Este é um género com uma linguagem harmónica rudimentar e que, ao contrário de outras expressões musicais de origem popular como o flamenco, por exemplo, não é particularmente elaborado na sua construção rítmica. A sua maior riqueza reside, essencialmente, na ornamentação melódica e na expressão vocal dos cantores. É precisamente desse registo que nascem as maiores surpresas, frequentemente inspiradas em textos que nos relatam desgostos amorosos, sentimentos de tristeza e nostalgia, num contexto de fatalidade.
Escrever para uma formação de quatro percussionistas, sem a presença de uma voz solista, significava, em parte, ficar dependente de outros parâmetros que, para mim, são menos inspiradores no fado.
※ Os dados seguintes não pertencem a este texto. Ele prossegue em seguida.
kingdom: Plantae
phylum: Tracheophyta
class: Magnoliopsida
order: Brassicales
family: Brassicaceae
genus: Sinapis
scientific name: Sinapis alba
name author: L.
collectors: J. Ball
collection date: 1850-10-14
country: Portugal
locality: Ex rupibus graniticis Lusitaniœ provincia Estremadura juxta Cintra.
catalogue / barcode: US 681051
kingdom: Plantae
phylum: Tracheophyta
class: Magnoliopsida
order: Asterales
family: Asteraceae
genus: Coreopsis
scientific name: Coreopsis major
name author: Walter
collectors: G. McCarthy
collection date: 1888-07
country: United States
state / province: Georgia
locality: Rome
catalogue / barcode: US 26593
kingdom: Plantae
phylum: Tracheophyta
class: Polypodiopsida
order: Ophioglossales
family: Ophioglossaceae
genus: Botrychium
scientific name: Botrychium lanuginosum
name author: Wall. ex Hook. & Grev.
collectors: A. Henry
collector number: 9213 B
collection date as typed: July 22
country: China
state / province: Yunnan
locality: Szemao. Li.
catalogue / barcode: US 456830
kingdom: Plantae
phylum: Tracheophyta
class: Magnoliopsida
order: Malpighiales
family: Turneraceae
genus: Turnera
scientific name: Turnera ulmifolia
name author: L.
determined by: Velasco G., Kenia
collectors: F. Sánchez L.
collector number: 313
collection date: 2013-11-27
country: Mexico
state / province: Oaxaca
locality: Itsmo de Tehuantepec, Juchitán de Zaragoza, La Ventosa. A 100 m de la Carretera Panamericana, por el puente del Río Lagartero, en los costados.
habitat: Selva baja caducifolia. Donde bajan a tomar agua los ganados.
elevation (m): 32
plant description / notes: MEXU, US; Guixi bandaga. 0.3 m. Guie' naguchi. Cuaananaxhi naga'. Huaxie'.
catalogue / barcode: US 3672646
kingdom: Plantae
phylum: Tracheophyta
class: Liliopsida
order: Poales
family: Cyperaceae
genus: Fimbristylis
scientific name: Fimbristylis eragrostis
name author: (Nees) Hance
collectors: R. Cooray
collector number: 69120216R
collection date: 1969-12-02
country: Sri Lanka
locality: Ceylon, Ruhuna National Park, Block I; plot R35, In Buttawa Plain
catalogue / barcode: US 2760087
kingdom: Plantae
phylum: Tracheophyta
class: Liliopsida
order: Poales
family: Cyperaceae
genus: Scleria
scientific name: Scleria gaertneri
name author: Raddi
Como tal, procurei abordar alguns aspectos mais simples, não como uma “fatalidade” para a qual a solução residisse num trabalho de enriquecimento da linguagem rítmica e harmónica, mas colocando-os num primeiro plano narrativo e assumindo a sua rudimentaridade como ponto de partida para cada andamento.
Recorri também à manipulação de excertos de antigas gravações disponibilizadas no Arquivo Sonoro do Museu do Fado, modificando a sua estrutura, editando fragmentos, criando loops, e destacando alguns vocábulos ou pequenas frases como “os teus olhos são tão tristes”, “tenho uma luz que me guia”, “volta, que eu já perdoei”, “viver contigo”, entre outras. Maioritariamente, utilizei excertos de
Fado da Luz, cantado por Alexandre Resende (1.º andamento);
Último Pedido, por Berta Cardoso (2.º andamento); e
Camélias, na voz de Corina Freire (3.º andamento). No entanto, no processo de manipulação genética destas fontes, podemos ainda identificar algumas inserções de outros fragmentos com as vozes de Alberto Reis, Emília Rodrigues, Jorge Bastos e Manassés de Lacerda.